No filme, o narrador-personagem é construído como alguém jogado numa situação e, a partir daí, toma decisões instintivamente – suas atitudes são justificadas por seu amor pela personagem Lolita.

A seguir nos concentraremos nas cenas retiradas da narrativa literária e alteradas.

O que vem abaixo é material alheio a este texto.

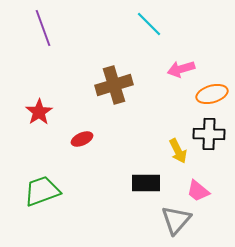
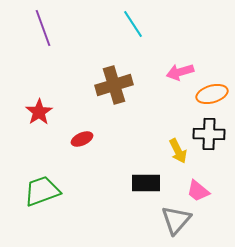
cyan line: moved 16 px left; rotated 12 degrees clockwise
pink arrow: moved 1 px left, 3 px down
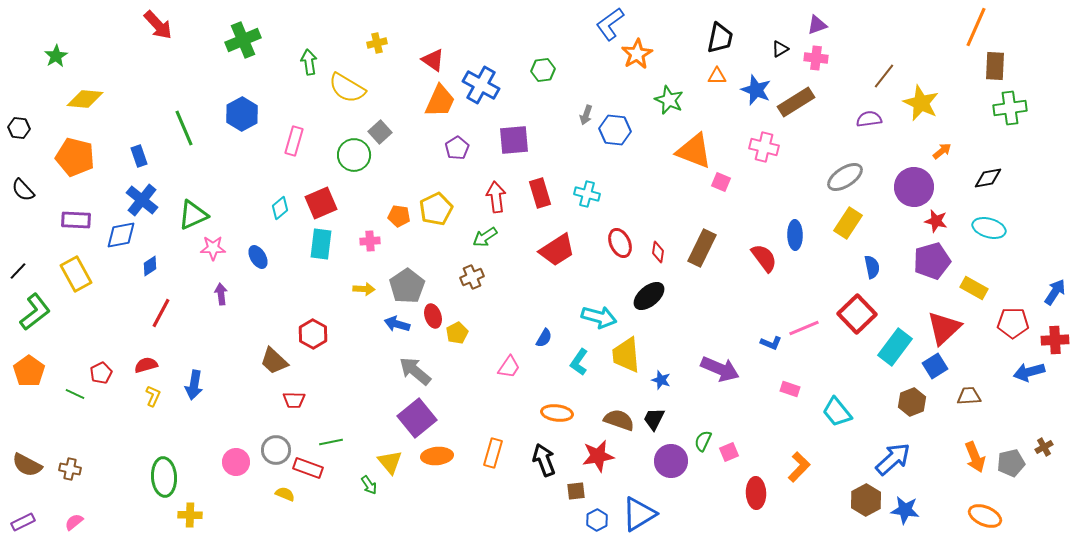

A respeito das cenas que constam no texto literário, mas não foram aproveitadas no texto fílmico, podemos citar uma série de ocasiões que se desenrola desde a chegada de Humbert e Lolita a Beardsley até a posterior viagem de ambos, momento em que ela se mostra totalmente descontente com a rotina sexual que ele a obriga a manter: “[...] ela perguntou, à propos de rien, quanto tempo eu achava que nós íamos continuar morando em quartinhos abafados e fazendo coisas imundas [...]” (NABOKOV, 2003, p. 161); bem como as ameaças empreendidas por ele para que Lolita continue submissa:

[...] se formos apanhados, [...] você vai morar, minha Lolita vai morar (vem cá, minha flor morena) com outras trinta e nove infelizes num dormitório imundo (não, deixa eu fazer, por favor) sob a supervisão de umas matronas horríveis. Essa é a situação, é essa a escolha que você tem. Não acha que, dadas as circunstâncias, a Dolores Haze faria melhor se ficasse com seu paizinho?

De tanto repetir essas ameaças consegui aterrorizar Lô [...] (NABOKOV, 2003, p. 153).